Records from a data collection:
◆ ◆ ◆
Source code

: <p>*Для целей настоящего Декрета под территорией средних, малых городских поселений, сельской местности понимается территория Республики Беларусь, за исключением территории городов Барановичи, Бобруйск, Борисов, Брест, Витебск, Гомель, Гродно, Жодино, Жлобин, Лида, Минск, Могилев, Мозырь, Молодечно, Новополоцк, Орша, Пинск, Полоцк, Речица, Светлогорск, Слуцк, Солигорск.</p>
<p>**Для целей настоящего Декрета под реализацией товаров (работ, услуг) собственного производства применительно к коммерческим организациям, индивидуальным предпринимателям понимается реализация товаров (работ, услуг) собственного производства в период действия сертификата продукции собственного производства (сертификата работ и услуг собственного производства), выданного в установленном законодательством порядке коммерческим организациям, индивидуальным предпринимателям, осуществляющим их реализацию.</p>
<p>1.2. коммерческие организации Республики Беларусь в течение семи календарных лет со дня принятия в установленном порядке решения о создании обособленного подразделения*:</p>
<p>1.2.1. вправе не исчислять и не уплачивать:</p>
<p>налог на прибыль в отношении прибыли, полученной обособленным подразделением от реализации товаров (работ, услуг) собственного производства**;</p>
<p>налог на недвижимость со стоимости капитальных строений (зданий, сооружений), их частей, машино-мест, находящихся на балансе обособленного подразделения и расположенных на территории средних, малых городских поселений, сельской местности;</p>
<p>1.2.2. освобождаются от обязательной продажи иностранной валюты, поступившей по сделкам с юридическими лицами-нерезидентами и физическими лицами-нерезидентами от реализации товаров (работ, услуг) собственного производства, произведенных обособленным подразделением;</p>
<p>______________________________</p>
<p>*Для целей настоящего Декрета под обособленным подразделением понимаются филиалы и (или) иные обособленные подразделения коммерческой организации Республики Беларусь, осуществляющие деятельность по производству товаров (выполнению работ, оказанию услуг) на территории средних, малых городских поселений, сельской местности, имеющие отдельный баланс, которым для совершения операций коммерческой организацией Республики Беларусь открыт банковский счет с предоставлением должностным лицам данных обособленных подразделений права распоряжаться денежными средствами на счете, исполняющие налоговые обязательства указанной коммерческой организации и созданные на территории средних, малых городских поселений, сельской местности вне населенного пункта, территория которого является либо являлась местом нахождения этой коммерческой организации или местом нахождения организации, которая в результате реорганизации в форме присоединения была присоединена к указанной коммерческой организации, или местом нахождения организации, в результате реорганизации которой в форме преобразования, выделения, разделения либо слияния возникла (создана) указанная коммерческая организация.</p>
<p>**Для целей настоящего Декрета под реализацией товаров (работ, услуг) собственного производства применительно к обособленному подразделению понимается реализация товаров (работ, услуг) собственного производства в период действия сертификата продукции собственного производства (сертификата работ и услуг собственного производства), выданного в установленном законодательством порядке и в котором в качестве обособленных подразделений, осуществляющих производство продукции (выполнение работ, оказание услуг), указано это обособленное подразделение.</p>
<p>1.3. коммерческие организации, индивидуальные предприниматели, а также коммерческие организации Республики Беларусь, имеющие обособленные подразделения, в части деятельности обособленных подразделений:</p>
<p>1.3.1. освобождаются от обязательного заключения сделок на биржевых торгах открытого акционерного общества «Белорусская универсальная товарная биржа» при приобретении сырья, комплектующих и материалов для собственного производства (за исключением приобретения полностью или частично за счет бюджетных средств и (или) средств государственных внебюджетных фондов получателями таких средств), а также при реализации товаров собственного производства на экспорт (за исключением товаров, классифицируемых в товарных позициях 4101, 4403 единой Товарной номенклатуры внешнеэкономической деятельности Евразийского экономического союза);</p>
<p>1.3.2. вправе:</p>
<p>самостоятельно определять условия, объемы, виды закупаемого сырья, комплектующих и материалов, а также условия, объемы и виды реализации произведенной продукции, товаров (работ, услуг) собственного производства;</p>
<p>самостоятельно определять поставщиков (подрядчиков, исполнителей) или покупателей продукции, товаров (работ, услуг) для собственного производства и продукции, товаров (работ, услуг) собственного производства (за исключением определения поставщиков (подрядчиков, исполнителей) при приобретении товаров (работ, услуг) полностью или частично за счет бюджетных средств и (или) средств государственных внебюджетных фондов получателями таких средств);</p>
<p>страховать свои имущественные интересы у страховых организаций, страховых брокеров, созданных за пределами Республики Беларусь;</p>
◆ ◆ ◆
* Problem description
Set down exactly the lines of the data above, beginning with the line that has "<p>1.2.1. вправе не исчислять" and ending with the line that has "<p>налог на прибыль", and no others.

* Response
<p>1.2.1. вправе не исчислять и не уплачивать:</p>
<p>налог на прибыль в отношении прибыли, полученной обособленным подразделением от реализации товаров (работ, услуг) собственного производства**;</p>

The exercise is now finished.